The GENIUS Act, FIT21/CLARITY Acts, and Anti-CBDC Surveillance State Act together create the U.S.’s first integrated federal framework for digital assets, legitimizing privately issued, fully backed payment stablecoins under dual federal–state oversight, resolving SEC–CFTC jurisdictional disputes through a “decentralization test,” and prohibiting a government-issued CBDC to safeguard privacy. The GENIUS Act mandates 1:1 reserve backing, monthly audits, AML compliance, and bans on interest payments and algorithmic models, reinforcing dollar dominance (“cryptomercantilism”) and pushing stablecoin capital toward yield-seeking in DeFi. FIT21/CLARITY clarify asset classifications, provide paths for tokens to shift from SEC to CFTC oversight, create issuance exemptions, and introduce a DeFi safe harbor, though tensions remain over integrating freezable assets.

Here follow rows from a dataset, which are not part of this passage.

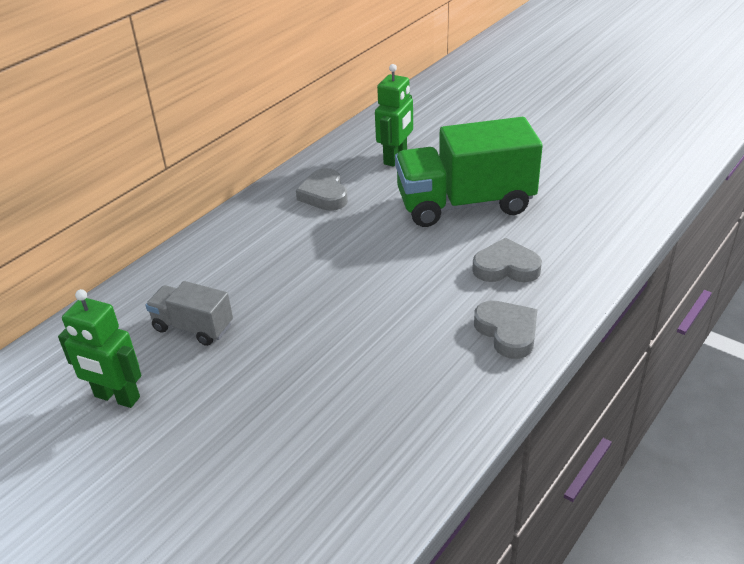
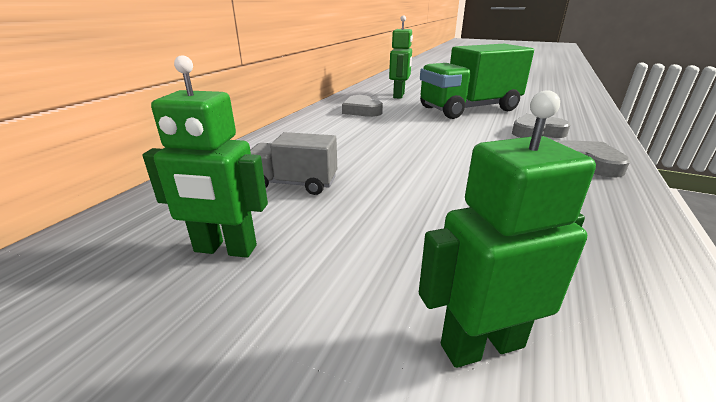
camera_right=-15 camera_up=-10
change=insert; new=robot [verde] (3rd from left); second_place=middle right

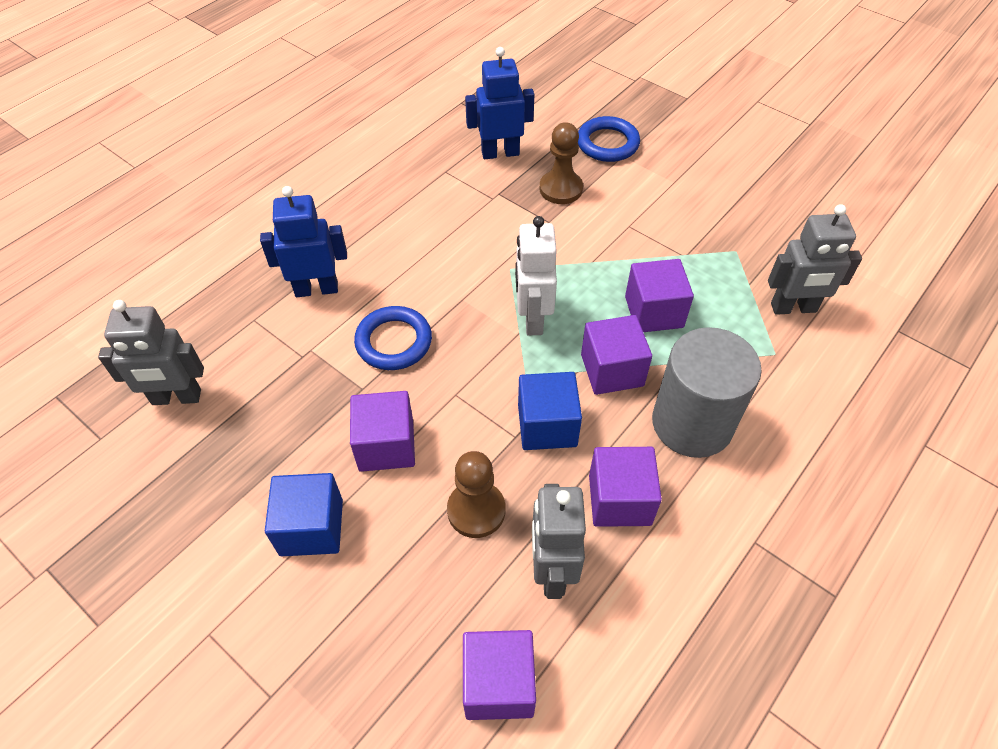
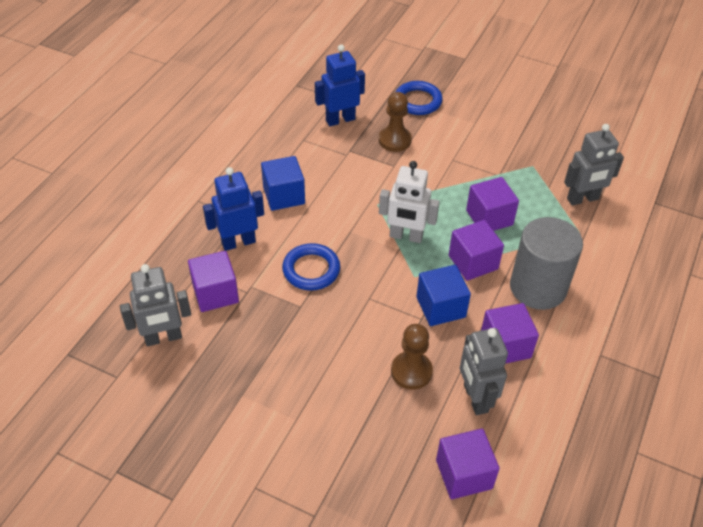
camera_right=-15 camera_up=-5
change=move; old=cubo [azul] (1st from left); first_place=bottom left; second_place=centre
change=move; old=cubo [morado] (1st from left); first_place=centre; second_place=middle left
change=rotate; old=robot [blanco]; first_place=centre; second_place=centre; degrees=-60

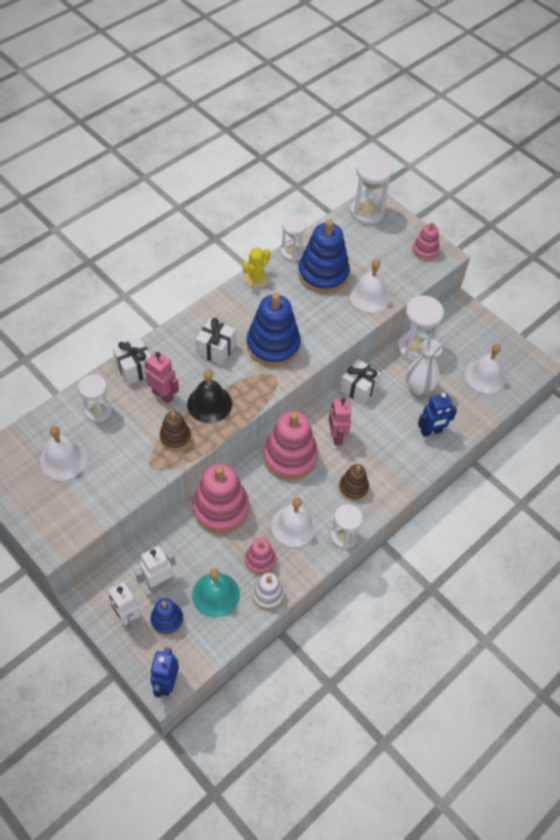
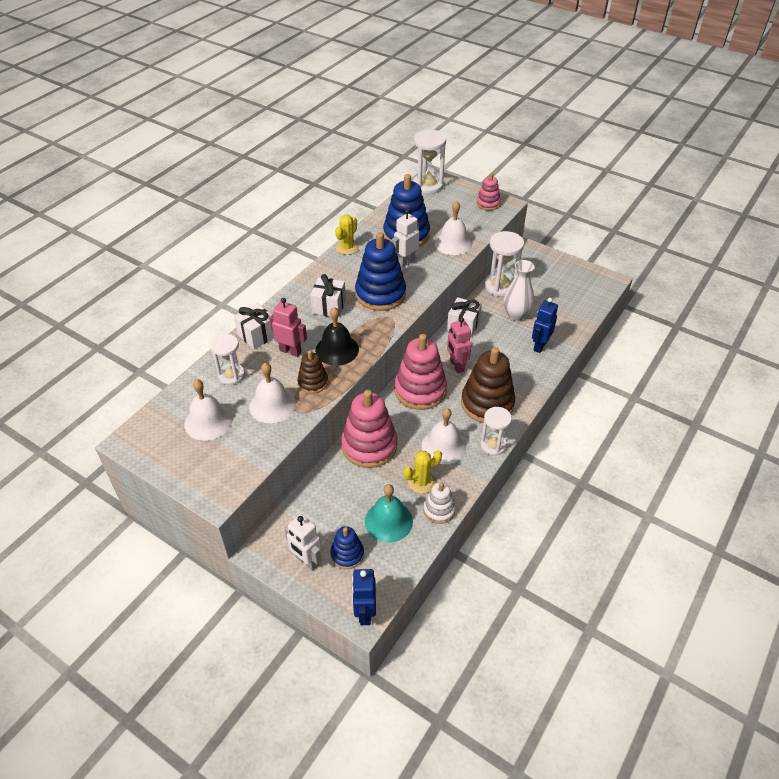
camera_right=-10 camera_up=-10
change=delete; old=reloj de arena [blanco] (2nd from left); first_place=top centre
change=move; old=robot [blanco] (2nd from left); first_place=bottom left; second_place=top centre
change=move; old=campana [blanco] (4th from left in the first image); new=campana [blanco] (2nd from left); first_place=middle right; second_place=centre
change=replace; old=juguete apilable [rosa] (2nd from left); new=cactus [amarillo] (2nd from left); first_place=centre; second_place=centre
change=rotate; old=robot [azul] (2nd from left); first_place=middle right; second_place=middle right; degrees=150
change=resize; old=juguete apilable [marrón] (2nd from left); first_place=centre; second_place=centre; factor=1.87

The Anti-CBDC Act locks in a “private-sector first” approach, making compliant stablecoins the de facto digital dollar . Together, these measures are expected to bifurcate DeFi into regulated and permissionless sectors, attract institutional capital and talent back to the U.S., and pit a flexible, pro-innovation “Washington Effect” against the EU’s more rigid MiCA framework, with the no-interest rule emerging as a major driver for new yield solutions.